### [Aim of the exercise]
Copy the text of every row below word for word, leaving out the pictures.

### Task input

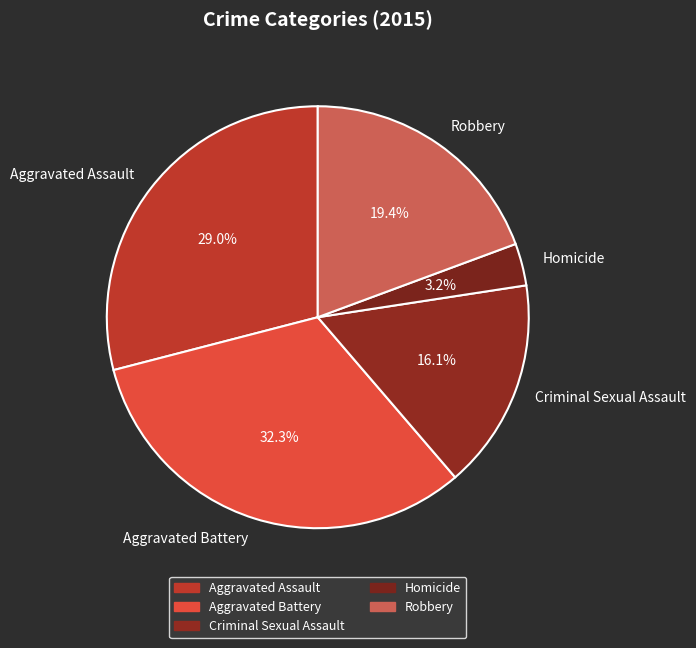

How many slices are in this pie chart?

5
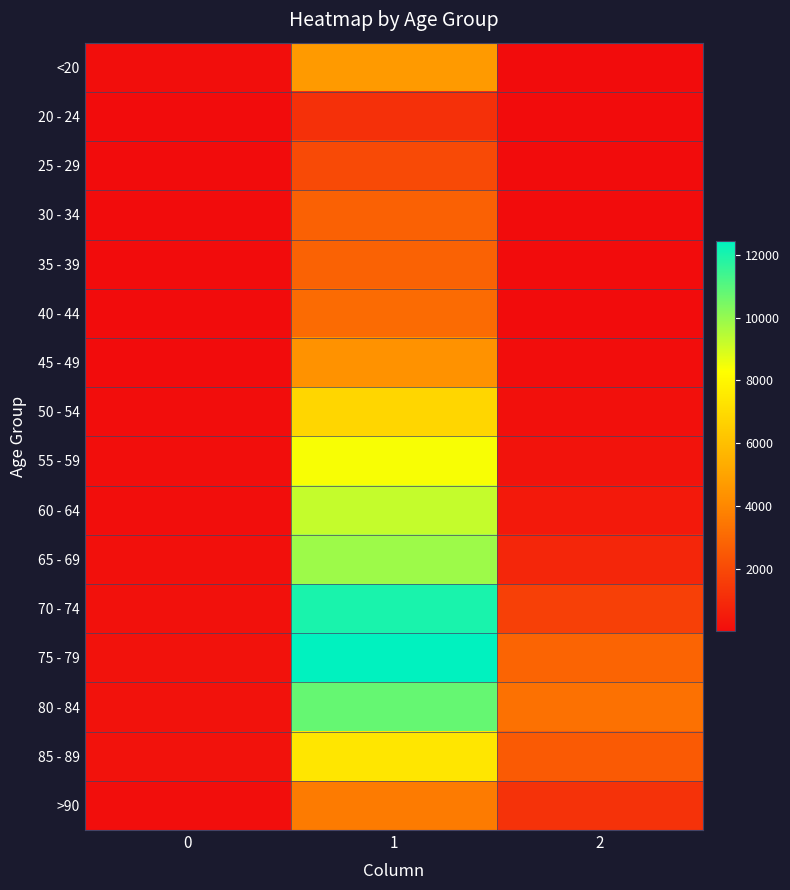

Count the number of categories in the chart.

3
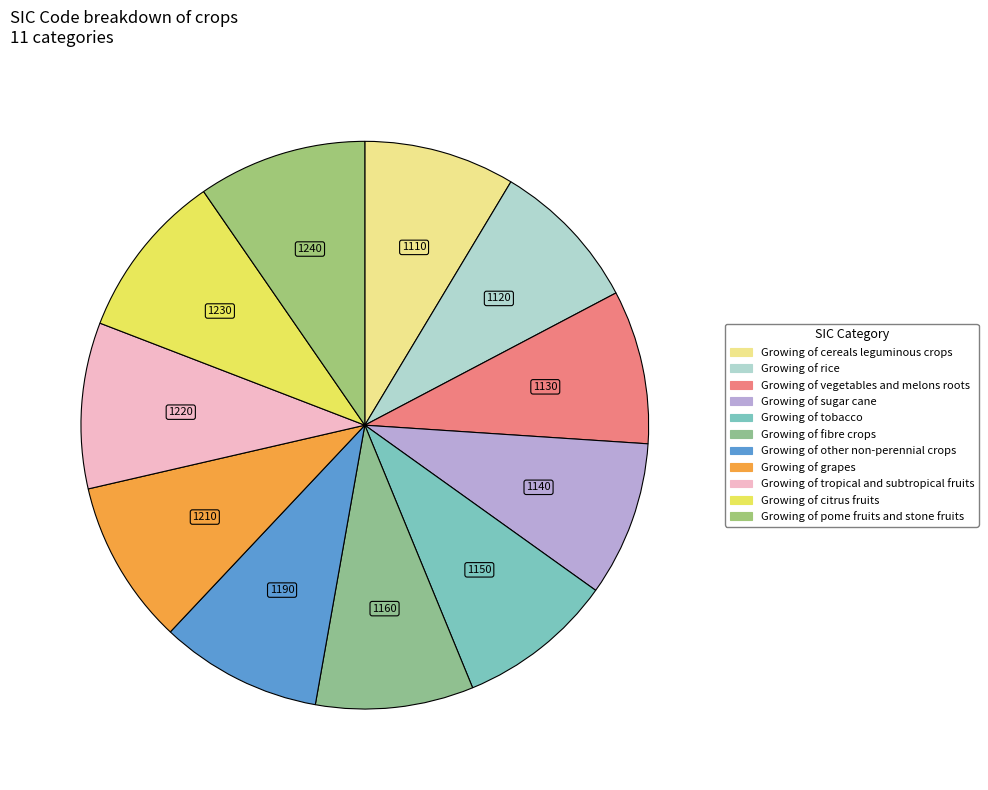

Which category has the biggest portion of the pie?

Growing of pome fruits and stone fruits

######

### [Result of this task]
How many slices are in this pie chart?

5

Count the number of categories in the chart.

3

Which category has the biggest portion of the pie?

Growing of pome fruits and stone fruits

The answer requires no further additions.